Bug 104827 - FILESAVE DOC: Justified Text with Section Breaks Incorrectly Exported
Summary: FILESAVE DOC: Justified Text with Section Breaks Incorrectly Exported
Status: NEW
Alias: None
Product: LibreOffice
Classification: Unclassified
Component: Writer (show other bugs)
Version:
(earliest affected)
Inherited From OOo
Hardware: All All
: medium normal
Assignee: Not Assigned
URL:
Whiteboard:
Keywords: filter:doc
Depends on:
Blocks: Section
  Show dependency treegraph
 
Reported: 2016-12-21 05:04 UTC by Luke
Modified: 2020-12-21 11:12 UTC (History)
4 users (show)

See Also:
Crash report or crash signature:


Attachments
Simple .doc file with justified text and section break (22.00 KB, application/msword)
2016-12-21 05:04 UTC, Luke
Details
Some file round-tripped missing carriage return. Looks wrong in Word (9.50 KB, application/msword)
2016-12-21 05:05 UTC, Luke
Details
Screenshot showing missing paragraph mark and poorly formatted text in Word. (108.25 KB, image/png)
2016-12-21 05:10 UTC, Luke
Details

Note You need to log in before you can comment on or make changes to this bug.
Description Luke 2016-12-21 05:04:10 UTC
Created attachment 129833 [details]
Simple .doc file with justified text and section break

The MS-DOC standard has a quirk where if you end a justified paragraph with a section break and no carriage return, the last line will be justified. (Normally last line is left aligned). For some reason, just before a section break (page or continuous), our exporter throws away the final return. As a result, justified .doc files with section breaks get damaged on round-trip when opened in MS Office.
Comment 1 Luke 2016-12-21 05:05:00 UTC
Created attachment 129834 [details]
Some file round-tripped missing carriage return. Looks wrong in Word
Comment 2 Luke 2016-12-21 05:10:04 UTC
Created attachment 129835 [details]
Screenshot showing missing paragraph mark and poorly formatted text in Word.

Justin L,
Is this export issue something you'd be interested in?
Comment 3 Xisco Faulí 2016-12-21 09:41:50 UTC
Confirmed in

Version: 5.4.0.0.alpha0+
Build ID: 5a20df55ff829978c880b22e0a1f32c35d0ba30f
CPU Threads: 4; OS Version: Linux 4.8; UI Render: default; VCL: gtk2; 
Locale: ca-ES (ca_ES.UTF-8); Calc: group
Comment 4 Justin L 2016-12-21 14:07:39 UTC
This comes from calling ww8atr.cxx:ReplaceCr(0xc) in wrtww8.cxx:WriteText().

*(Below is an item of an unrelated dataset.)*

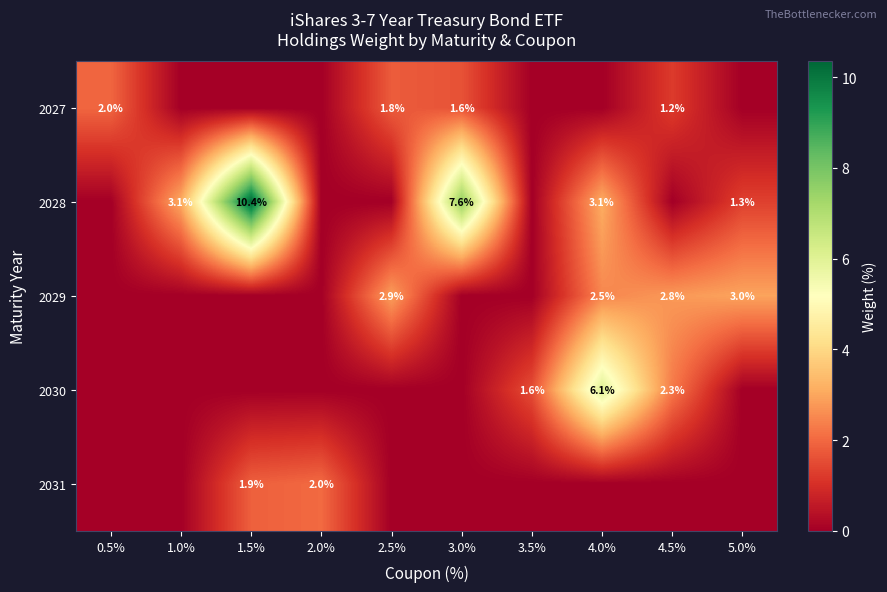

The value of 2028 at 4.0% is 3.1. True or false?

True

The relevant parts of ReplaceCr were most recently (2002-04-04) written by Caolán McNamara.  https://cgit.freedesktop.org/libreoffice/core/commit/?id=b88924a09b3932535afb177e8944fb354aacfa81

I'm not sure why ReplaceCr is used instead of just WriteChar(0xc).  It is not super-trivial to find the ?HoriOrient? position of the latest paragraph, so it isn't simple to wrap that in an if clause.  The comments here are mostly in German.

CC'd Caolán McNamara
Comment 5 Caolán McNamara 2016-12-21 15:10:58 UTC
14 years ago is a bit of a stretch to cc me on it :-), I don't have any special insights at this distance in time
Comment 6 QA Administrators 2017-12-22 03:35:42 UTC Comment hidden (obsolete)
Comment 7 Luke 2017-12-27 04:58:55 UTC
Still reproducible with Version: 6.1.0.0.alpha0+ (x64)
Build ID: bf8e8cf11bc0d60ab80f5b3420dc424aec2fa626

by roundtripping attachment 129833 [details] and opening in Word.
Comment 8 QA Administrators 2018-12-28 03:45:58 UTC Comment hidden (obsolete)
Comment 9 Luke 2019-01-01 00:32:09 UTC
Still Repro in Version: 6.3.0.0.alpha0+ (x64)
Build ID: 082144fa0fb2021cfb41494bb6eb5bf417e58ab1
Comment 10 Justin L 2020-11-10 15:01:21 UTC
Still repro in 7.1+

The comments are no longer in German - so that might help some of us.

Either my previous testing was completely wrong (most likely), or something else has changed. WriteText is NOT directly calling ReplaceCr for this document, but is calling wrtw8nds.cxx's MSWordExportBase::OutputSectionNode which is then calling ReplaceCr (which is ONLY used by GetExport().GetExportFormat() == MSWordExportBase::DOC).

Unfortunately, unit tests (like ww8export3's fdo53985.doc) show it isn't as simple as changing that ReplaceCr to a WriteChar.